* [Work to be completed]:
Transcribe, word for word and without additions, each line below from the one containing "Wanted from the" through the one containing "blue plastic housing from (195, 472)", both ends included.

Camera-frame cuboid estimates
Content starts
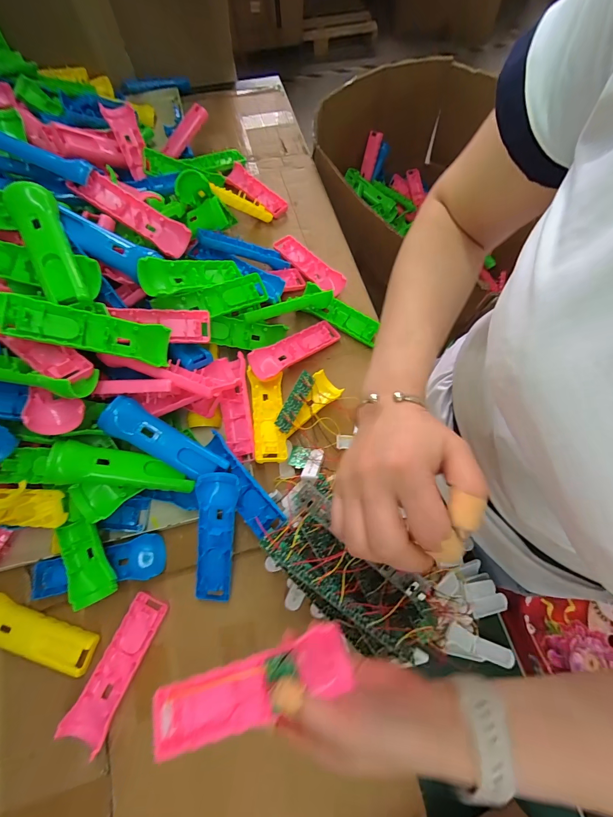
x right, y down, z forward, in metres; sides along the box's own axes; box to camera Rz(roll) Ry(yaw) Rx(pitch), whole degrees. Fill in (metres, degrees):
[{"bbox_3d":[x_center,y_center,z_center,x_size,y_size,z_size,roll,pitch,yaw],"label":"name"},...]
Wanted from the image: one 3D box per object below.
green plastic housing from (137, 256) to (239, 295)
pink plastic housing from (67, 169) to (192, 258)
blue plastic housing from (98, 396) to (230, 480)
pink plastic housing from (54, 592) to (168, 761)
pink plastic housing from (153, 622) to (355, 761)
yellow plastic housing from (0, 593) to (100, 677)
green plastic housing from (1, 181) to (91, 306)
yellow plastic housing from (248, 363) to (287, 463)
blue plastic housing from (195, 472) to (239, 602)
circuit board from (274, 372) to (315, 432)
[{"bbox_3d":[-0.151,-0.183,0.470,0.047,0.039,0.156,46,44,15],"label":"green plastic housing"},{"bbox_3d":[-0.240,-0.271,0.473,0.149,0.026,0.044,27,68,-21],"label":"pink plastic housing"},{"bbox_3d":[-0.172,0.042,0.417,0.152,0.016,0.044,34,69,-17],"label":"blue plastic housing"},{"bbox_3d":[-0.219,0.302,0.400,0.047,0.025,0.147,22,70,7],"label":"pink plastic housing"},{"bbox_3d":[-0.042,0.221,0.268,0.156,0.018,0.043,-18,70,-7],"label":"pink plastic housing"},{"bbox_3d":[-0.326,0.265,0.399,0.156,0.020,0.043,16,69,5],"label":"yellow plastic housing"},{"bbox_3d":[-0.284,-0.177,0.372,0.043,0.024,0.146,-24,85,-10],"label":"green plastic housing"},{"bbox_3d":[-0.053,0.006,0.477,0.046,0.019,0.144,-8,69,-4],"label":"yellow plastic housing"},{"bbox_3d":[-0.111,0.159,0.415,0.046,0.021,0.157,2,89,0],"label":"blue plastic housing"},{"bbox_3d":[-0.015,-0.011,0.487,0.024,0.006,0.104,37,57,-15],"label":"circuit board"}]

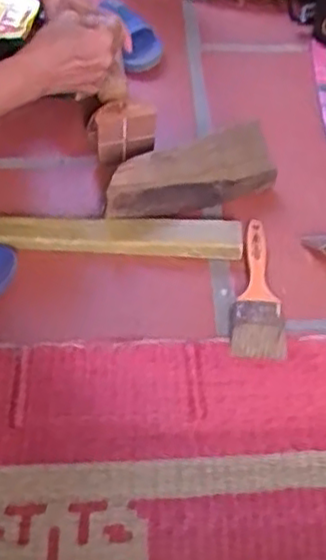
Content ends
* [Output]:
Wanted from the image: one 3D box per object below.
green plastic housing from (137, 256) to (239, 295)
pink plastic housing from (67, 169) to (192, 258)
blue plastic housing from (98, 396) to (230, 480)
pink plastic housing from (54, 592) to (168, 761)
pink plastic housing from (153, 622) to (355, 761)
yellow plastic housing from (0, 593) to (100, 677)
green plastic housing from (1, 181) to (91, 306)
yellow plastic housing from (248, 363) to (287, 463)
blue plastic housing from (195, 472) to (239, 602)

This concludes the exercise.